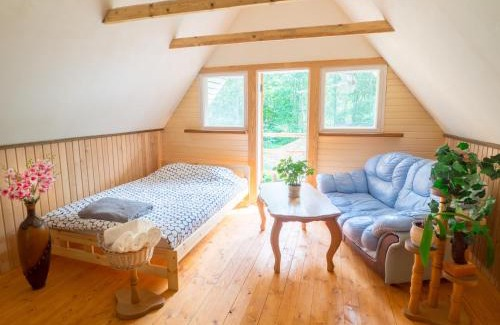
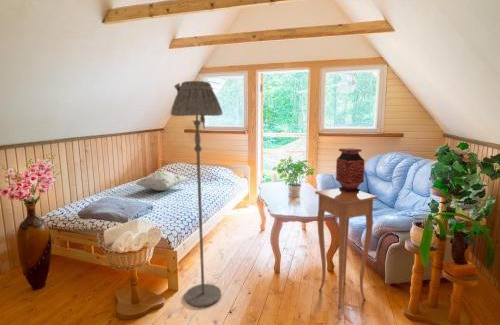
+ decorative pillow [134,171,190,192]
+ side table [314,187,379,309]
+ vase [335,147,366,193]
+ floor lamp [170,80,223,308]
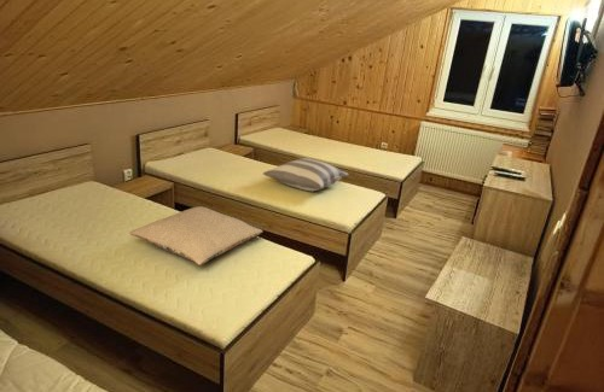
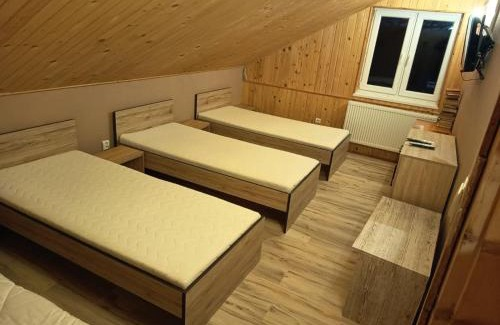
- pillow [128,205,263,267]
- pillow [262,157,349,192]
---*---
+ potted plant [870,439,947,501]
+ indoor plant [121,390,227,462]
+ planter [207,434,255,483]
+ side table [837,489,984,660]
---*---
• Description of the task: Identify all lines in the records above with the word "side".

• Written answer:
+ side table [314,187,379,309]
+ side table [837,489,984,660]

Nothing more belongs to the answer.